AVEQIA Londons Christmas menu 2016
For the festive season our team of chefs have created an exciting feast full of festive cheer and international culinary twists, allowing guests to be guided from the basics, through to classic techniques and flair with the most current molecular and sous vide applications.
The dishes of our Christmas menu are paired with some exceptional wines chosen by our expert sommeliers to create the perfect dining experience.
Teriyaki glazed quail with pan fried foie gras and glazed apples
For the starter; guests will infuse quail with a sticky sweet teriyaki glaze and pair with pan fried foie gras. We add glazed apples and gingerbread for a spicy depth. The preparation of this dish will give your group a great opportunity to explore flavour combinations and techniques!
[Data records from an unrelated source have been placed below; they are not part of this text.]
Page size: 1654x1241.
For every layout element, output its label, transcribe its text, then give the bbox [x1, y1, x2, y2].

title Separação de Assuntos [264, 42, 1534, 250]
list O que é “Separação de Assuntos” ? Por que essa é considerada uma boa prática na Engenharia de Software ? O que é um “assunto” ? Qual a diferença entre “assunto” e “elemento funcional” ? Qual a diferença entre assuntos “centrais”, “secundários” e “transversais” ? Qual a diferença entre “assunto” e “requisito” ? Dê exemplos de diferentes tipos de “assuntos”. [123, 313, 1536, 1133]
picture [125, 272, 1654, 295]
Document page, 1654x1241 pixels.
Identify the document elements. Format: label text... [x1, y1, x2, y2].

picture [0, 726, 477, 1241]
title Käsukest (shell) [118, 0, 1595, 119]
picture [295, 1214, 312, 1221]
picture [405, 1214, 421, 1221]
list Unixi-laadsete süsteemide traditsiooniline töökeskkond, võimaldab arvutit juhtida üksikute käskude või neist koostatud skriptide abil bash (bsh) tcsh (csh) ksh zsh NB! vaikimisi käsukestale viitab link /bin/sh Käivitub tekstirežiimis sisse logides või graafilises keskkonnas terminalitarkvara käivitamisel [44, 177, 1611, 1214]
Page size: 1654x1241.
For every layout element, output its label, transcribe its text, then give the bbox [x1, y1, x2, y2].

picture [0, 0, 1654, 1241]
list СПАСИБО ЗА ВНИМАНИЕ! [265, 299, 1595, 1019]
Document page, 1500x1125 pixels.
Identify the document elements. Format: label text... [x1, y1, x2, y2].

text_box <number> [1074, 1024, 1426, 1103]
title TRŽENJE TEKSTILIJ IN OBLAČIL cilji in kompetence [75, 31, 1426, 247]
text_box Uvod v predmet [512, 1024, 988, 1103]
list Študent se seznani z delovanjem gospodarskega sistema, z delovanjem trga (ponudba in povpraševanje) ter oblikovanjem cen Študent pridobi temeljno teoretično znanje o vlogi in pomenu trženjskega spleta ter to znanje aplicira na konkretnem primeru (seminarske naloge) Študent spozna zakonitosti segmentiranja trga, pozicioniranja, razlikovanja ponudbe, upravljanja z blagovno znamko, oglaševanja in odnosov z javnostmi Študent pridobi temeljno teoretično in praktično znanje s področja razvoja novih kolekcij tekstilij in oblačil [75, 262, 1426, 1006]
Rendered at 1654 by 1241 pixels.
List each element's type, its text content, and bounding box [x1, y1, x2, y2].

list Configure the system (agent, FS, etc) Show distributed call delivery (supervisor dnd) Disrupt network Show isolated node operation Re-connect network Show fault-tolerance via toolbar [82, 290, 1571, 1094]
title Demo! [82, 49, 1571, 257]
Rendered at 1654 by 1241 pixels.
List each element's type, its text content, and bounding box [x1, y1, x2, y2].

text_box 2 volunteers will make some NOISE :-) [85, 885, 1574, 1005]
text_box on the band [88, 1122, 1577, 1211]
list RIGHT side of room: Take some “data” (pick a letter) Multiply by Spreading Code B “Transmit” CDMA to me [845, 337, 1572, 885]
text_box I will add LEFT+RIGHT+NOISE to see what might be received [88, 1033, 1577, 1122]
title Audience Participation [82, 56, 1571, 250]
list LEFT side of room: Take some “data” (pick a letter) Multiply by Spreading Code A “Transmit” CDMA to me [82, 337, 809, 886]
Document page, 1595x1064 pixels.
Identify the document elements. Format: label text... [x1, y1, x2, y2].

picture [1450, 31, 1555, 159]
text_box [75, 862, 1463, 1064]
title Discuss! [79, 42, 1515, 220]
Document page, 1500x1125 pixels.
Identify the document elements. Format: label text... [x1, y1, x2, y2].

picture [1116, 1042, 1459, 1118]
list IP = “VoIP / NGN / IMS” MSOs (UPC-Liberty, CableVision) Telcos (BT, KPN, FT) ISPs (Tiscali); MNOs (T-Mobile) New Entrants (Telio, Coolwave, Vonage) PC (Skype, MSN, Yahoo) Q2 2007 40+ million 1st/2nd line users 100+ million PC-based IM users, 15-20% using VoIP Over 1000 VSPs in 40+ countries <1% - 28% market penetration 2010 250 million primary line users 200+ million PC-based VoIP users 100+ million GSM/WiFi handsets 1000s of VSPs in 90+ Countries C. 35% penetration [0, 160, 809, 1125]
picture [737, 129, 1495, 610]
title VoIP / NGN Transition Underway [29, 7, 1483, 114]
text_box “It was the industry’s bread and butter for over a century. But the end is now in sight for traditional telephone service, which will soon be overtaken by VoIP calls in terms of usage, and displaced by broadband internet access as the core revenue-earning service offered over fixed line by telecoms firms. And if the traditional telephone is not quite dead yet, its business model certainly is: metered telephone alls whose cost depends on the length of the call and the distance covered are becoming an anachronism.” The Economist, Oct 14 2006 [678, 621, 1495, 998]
Red mullet bouillabaisse, clams and mussels, smoked aioli
The second course celebrates Christmas in a Mediterranean style through the inspiration of a sun drenched beach. Plump fillets of red mullet are combined with an intense bouillabaisse, clams and mussels enhance the taste of the sea and smoked aioli completes the dish.
Guinea fowl breast and sausage, truffled potato croquette and smoked celeriac purée
With the main course, you will learn to prepare succulent Guinea fowl breast and make rich sausages from the thighs. Truffled potato croquette and smoked celeriac purée bring the warmth of a glowing Christmas Day fire and a piquant savoury touch is added through a pickled onion and sage jus.
Valrhona and praline parfait, bitter orange curd and Grand Marnier gel
For the finale of this Christmas menu, luxurious Valrhona chocolate and praline are combined to create a silky parfait. A subtle coffee meringue is complemented with a bitter orange curd and punchy Grand Marnier gel. All in all; a culinary gift which is a delight to unwrap…and consume!